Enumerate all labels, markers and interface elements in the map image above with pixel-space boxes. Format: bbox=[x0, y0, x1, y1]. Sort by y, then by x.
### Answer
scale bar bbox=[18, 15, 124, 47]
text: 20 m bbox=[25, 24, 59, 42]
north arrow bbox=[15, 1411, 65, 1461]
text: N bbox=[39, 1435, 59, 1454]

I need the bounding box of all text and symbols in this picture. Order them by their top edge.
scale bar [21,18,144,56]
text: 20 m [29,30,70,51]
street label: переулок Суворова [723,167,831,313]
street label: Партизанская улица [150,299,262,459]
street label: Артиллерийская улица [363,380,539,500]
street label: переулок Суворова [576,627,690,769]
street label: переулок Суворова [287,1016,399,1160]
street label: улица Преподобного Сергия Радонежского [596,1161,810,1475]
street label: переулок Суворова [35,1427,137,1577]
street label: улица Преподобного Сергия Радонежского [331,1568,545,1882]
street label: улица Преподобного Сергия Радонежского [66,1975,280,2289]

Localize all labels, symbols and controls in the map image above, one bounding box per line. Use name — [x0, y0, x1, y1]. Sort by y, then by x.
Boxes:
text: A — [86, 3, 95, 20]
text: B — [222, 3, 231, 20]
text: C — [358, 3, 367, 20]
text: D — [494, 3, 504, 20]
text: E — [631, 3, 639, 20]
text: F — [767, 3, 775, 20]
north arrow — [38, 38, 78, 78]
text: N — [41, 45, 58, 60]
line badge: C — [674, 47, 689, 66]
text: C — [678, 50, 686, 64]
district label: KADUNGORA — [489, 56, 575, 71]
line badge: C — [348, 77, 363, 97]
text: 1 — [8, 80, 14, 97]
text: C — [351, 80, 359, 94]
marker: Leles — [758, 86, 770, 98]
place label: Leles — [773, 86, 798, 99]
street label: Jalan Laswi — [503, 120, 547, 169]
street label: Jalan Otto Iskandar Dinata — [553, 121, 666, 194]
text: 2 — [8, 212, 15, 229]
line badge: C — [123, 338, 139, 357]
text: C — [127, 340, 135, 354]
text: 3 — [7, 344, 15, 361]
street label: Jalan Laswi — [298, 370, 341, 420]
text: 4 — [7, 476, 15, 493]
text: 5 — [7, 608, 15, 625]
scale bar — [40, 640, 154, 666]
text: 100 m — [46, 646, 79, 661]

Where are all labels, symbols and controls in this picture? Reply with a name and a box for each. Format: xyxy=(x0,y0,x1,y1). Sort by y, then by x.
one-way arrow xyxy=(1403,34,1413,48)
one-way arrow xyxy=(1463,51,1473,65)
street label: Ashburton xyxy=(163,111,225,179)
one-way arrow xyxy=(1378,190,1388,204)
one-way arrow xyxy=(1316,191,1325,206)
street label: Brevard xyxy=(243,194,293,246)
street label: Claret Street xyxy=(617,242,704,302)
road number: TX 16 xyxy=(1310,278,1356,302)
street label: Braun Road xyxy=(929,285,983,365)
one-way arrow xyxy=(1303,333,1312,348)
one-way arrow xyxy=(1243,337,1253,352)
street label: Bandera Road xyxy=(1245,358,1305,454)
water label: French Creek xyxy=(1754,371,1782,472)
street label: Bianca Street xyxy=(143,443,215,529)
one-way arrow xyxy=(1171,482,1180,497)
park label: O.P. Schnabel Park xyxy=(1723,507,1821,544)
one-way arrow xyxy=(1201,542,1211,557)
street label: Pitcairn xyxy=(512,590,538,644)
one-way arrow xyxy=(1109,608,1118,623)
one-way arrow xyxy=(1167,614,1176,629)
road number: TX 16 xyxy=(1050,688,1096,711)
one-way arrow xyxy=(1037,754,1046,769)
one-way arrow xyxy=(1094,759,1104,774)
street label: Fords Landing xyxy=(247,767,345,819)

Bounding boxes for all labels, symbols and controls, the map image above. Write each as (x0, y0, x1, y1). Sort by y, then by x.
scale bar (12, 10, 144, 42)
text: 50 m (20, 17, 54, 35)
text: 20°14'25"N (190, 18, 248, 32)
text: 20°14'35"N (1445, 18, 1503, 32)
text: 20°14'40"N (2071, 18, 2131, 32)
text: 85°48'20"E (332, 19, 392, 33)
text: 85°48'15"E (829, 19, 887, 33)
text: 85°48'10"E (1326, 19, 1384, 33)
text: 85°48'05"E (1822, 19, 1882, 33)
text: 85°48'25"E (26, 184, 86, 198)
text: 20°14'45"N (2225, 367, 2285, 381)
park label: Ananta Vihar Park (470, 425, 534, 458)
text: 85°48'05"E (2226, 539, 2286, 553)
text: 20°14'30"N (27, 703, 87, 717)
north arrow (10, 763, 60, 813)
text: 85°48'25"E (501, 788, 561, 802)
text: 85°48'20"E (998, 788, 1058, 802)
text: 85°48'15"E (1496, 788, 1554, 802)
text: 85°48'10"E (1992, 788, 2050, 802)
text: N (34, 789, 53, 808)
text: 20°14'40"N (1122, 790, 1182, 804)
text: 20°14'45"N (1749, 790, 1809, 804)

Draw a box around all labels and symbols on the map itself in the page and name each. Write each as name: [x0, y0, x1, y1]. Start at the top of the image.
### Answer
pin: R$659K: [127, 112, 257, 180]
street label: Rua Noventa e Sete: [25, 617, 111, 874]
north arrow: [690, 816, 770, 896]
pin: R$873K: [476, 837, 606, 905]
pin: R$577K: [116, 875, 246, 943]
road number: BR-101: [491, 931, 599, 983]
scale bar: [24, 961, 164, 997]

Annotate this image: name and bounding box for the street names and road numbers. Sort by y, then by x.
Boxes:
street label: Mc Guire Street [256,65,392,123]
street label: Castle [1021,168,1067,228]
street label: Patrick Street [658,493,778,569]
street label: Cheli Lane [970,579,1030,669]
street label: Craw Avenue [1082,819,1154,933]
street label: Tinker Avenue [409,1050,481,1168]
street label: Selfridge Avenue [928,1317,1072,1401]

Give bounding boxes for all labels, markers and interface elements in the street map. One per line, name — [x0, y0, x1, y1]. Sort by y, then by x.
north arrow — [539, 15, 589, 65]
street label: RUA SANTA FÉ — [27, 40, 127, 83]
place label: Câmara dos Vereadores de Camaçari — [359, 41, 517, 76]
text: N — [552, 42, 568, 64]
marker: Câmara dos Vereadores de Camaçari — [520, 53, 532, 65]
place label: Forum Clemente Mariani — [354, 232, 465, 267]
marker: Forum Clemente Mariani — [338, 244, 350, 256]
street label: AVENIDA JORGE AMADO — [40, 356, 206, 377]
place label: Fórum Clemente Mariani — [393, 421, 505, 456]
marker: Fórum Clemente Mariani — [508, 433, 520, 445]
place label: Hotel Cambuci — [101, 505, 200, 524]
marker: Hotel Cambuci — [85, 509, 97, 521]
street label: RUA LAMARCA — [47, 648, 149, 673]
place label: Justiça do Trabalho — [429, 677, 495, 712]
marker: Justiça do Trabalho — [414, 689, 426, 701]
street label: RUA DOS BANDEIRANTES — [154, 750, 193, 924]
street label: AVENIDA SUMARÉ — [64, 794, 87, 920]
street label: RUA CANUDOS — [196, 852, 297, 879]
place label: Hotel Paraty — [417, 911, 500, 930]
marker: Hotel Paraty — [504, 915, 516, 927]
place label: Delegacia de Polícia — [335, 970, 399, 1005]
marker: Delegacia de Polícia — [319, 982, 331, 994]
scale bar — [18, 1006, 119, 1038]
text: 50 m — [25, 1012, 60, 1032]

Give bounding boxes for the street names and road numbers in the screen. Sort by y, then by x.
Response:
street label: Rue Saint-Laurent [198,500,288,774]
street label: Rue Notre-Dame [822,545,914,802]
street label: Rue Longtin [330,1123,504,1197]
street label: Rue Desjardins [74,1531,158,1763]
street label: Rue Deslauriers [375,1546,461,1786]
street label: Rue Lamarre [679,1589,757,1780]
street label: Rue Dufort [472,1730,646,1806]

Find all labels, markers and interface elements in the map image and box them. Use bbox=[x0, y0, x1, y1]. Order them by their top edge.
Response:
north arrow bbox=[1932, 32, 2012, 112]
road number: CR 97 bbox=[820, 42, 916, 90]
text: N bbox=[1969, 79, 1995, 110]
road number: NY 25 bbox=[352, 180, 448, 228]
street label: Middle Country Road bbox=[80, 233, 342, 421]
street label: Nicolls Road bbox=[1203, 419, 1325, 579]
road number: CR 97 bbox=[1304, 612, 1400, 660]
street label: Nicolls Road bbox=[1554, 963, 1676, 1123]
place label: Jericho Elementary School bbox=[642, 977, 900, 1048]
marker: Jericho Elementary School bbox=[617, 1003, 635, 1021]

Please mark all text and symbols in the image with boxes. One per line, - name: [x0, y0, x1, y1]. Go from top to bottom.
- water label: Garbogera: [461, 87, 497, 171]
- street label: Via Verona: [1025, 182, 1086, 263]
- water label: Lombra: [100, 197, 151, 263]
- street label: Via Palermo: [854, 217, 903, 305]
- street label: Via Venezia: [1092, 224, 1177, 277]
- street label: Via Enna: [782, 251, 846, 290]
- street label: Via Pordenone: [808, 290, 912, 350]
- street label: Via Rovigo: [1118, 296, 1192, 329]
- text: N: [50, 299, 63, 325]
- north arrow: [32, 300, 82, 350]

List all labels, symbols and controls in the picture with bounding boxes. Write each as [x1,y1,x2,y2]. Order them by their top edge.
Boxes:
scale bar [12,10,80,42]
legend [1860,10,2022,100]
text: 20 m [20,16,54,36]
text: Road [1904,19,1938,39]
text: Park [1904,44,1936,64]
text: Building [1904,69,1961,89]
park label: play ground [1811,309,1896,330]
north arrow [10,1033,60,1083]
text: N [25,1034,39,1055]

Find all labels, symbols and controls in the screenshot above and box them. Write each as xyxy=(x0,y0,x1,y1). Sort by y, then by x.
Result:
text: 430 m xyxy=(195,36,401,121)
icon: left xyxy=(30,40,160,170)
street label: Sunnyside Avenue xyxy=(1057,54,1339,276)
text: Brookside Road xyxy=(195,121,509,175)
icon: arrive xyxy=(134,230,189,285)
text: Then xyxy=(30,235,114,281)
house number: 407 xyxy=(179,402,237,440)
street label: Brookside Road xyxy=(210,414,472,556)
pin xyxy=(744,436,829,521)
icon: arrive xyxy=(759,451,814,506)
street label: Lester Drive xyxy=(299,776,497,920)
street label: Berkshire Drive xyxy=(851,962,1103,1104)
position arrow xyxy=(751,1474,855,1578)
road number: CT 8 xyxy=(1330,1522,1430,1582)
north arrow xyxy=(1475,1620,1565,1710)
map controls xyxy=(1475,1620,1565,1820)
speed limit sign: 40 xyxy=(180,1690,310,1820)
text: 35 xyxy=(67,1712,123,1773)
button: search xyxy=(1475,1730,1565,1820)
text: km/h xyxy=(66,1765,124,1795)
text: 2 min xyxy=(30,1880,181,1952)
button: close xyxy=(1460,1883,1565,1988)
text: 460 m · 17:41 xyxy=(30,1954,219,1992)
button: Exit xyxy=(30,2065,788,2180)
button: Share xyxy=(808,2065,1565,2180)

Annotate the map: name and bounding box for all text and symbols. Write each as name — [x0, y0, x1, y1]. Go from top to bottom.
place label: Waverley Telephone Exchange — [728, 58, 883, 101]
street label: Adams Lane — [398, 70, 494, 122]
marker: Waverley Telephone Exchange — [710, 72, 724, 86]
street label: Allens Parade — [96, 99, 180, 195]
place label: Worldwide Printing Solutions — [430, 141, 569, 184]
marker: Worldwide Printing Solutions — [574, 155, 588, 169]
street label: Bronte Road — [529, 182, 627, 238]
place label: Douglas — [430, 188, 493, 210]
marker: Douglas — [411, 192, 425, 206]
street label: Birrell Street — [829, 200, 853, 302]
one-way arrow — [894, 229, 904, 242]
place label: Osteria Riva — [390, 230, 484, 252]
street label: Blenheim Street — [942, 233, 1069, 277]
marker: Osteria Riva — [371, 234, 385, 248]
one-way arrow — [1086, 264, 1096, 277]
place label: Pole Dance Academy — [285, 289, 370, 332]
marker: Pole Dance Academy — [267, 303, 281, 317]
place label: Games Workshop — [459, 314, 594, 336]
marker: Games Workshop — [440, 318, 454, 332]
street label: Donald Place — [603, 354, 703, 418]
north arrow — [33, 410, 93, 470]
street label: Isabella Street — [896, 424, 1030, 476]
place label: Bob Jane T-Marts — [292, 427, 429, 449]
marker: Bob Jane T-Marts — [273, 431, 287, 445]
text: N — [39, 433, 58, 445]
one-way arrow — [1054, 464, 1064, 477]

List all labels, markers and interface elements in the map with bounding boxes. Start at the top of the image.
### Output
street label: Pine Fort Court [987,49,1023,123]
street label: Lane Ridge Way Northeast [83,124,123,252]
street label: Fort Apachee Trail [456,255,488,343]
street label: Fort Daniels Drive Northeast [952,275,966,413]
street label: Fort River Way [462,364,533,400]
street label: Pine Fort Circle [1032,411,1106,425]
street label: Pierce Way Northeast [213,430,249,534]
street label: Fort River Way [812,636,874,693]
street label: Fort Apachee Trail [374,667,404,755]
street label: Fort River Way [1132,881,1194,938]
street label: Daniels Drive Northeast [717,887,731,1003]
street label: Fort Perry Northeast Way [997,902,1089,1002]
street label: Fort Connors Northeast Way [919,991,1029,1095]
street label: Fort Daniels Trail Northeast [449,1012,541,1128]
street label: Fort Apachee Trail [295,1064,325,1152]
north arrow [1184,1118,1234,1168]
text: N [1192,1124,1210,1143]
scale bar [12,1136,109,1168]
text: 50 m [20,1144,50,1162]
= = = = = = =
* TASK DETAILS
Whenever a line of the data holds the string "List", pick that line out.

* EXPECTED OUTPUT
List all labels, symbols and controls in the picture with bounding boxes. Write each as [x1,y1,x2,y2]. Order them by their top edge.
List all labels, markers and interface elements in the map with bounding boxes. Start at the top of the image.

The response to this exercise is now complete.